** What you need to do **
Print all the data that follows exactly, images excluded.

** Information supplied **
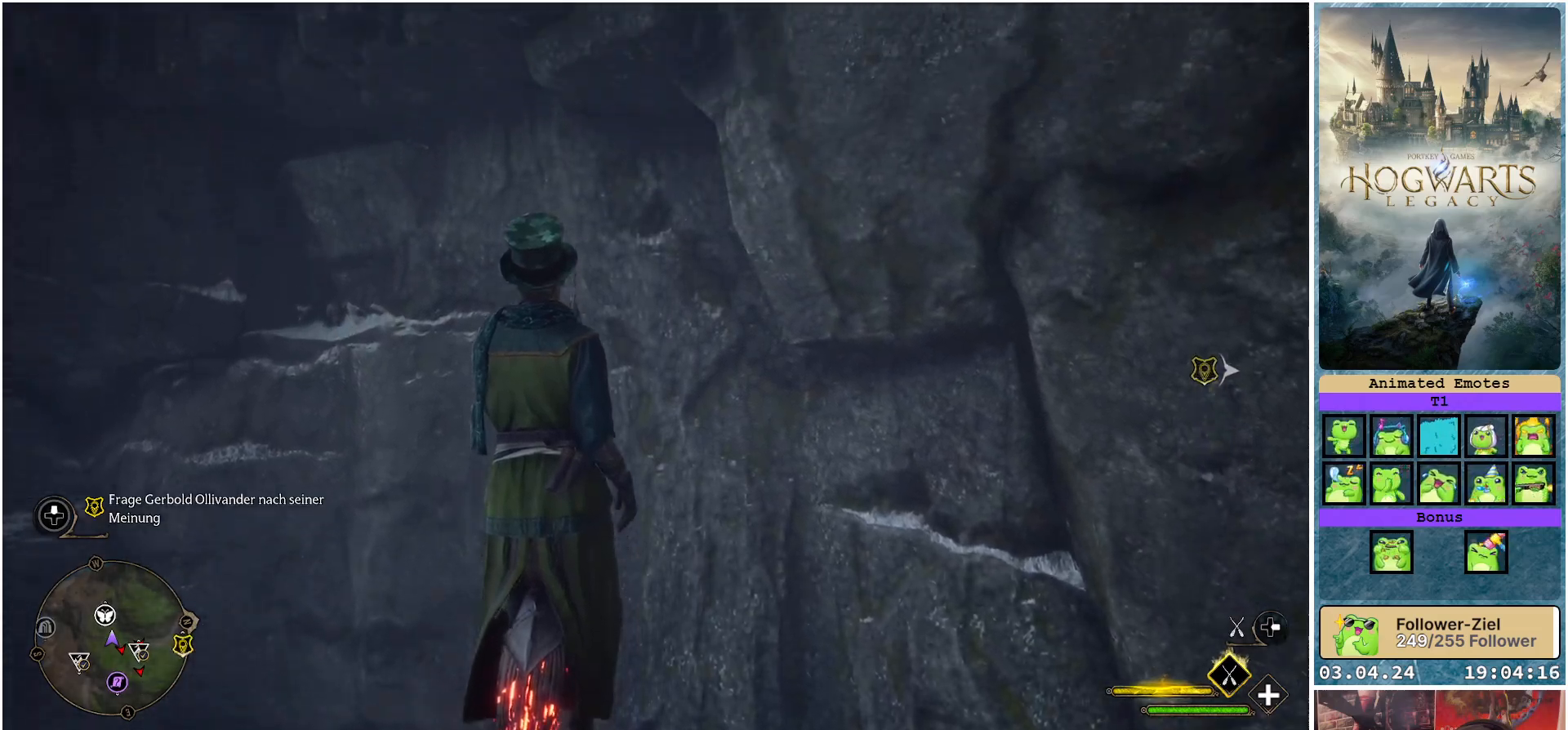
{"buttons": [], "left_stick": "up", "right_stick": "center", "events": []}
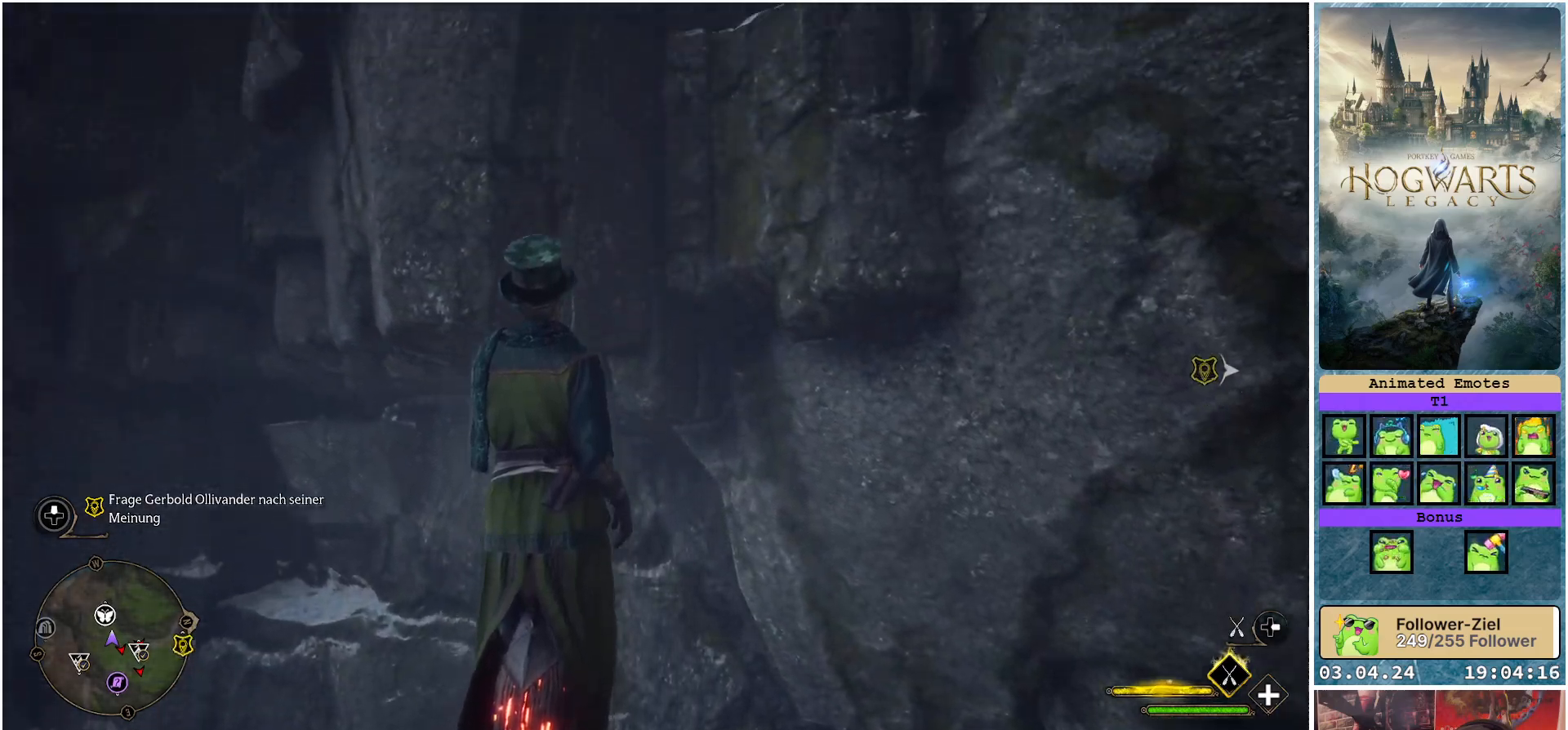
{"buttons": [], "left_stick": "up", "right_stick": "center", "events": []}
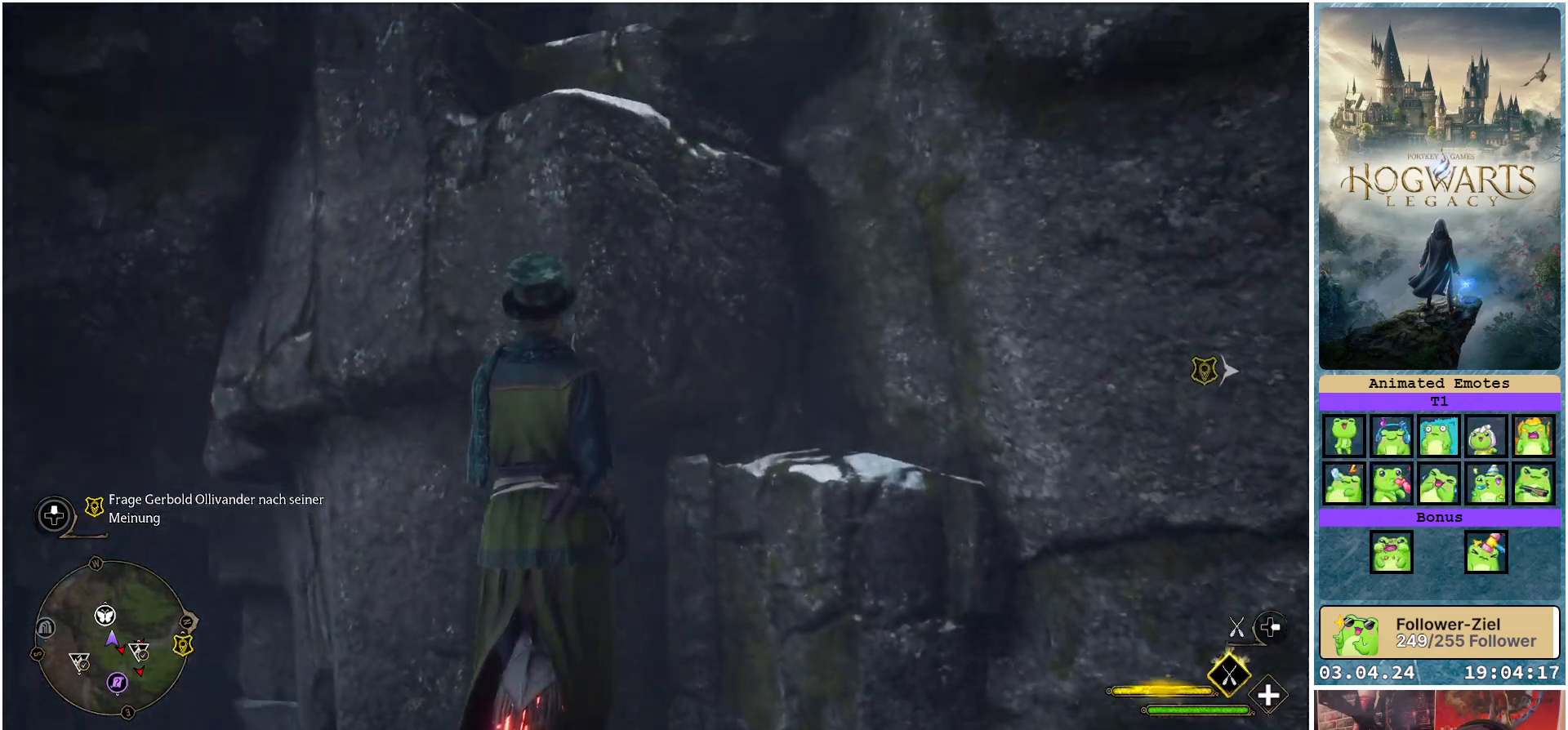
{"buttons": [], "left_stick": "up", "right_stick": "center", "events": []}
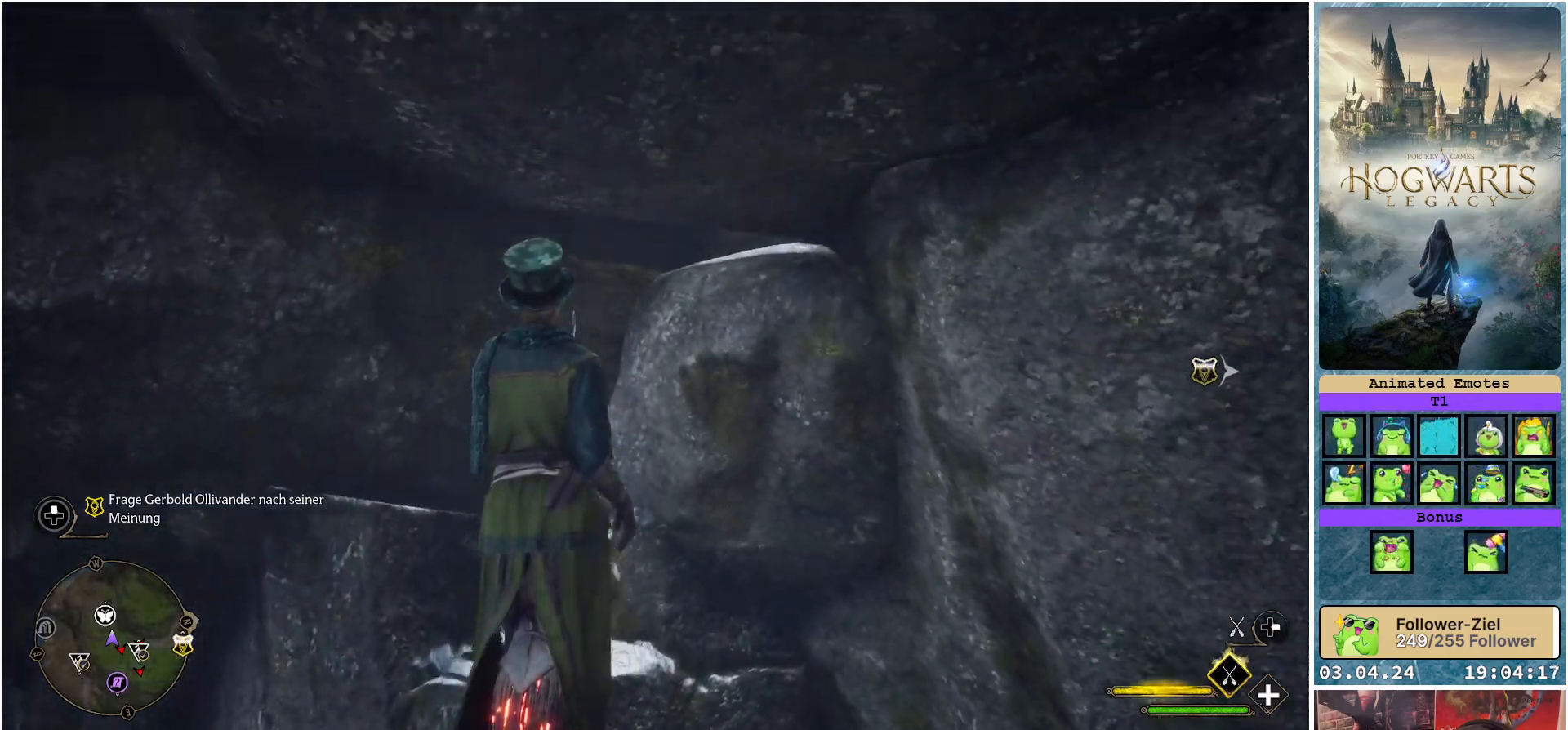
{"buttons": [], "left_stick": "up-left", "right_stick": "center", "events": [[400, "left_stick", "up-left"]]}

** Answer to this problem **
{"buttons": [], "left_stick": "up", "right_stick": "center", "events": []}
{"buttons": [], "left_stick": "up", "right_stick": "center", "events": []}
{"buttons": [], "left_stick": "up", "right_stick": "center", "events": []}
{"buttons": [], "left_stick": "up-left", "right_stick": "center", "events": [[400, "left_stick", "up-left"]]}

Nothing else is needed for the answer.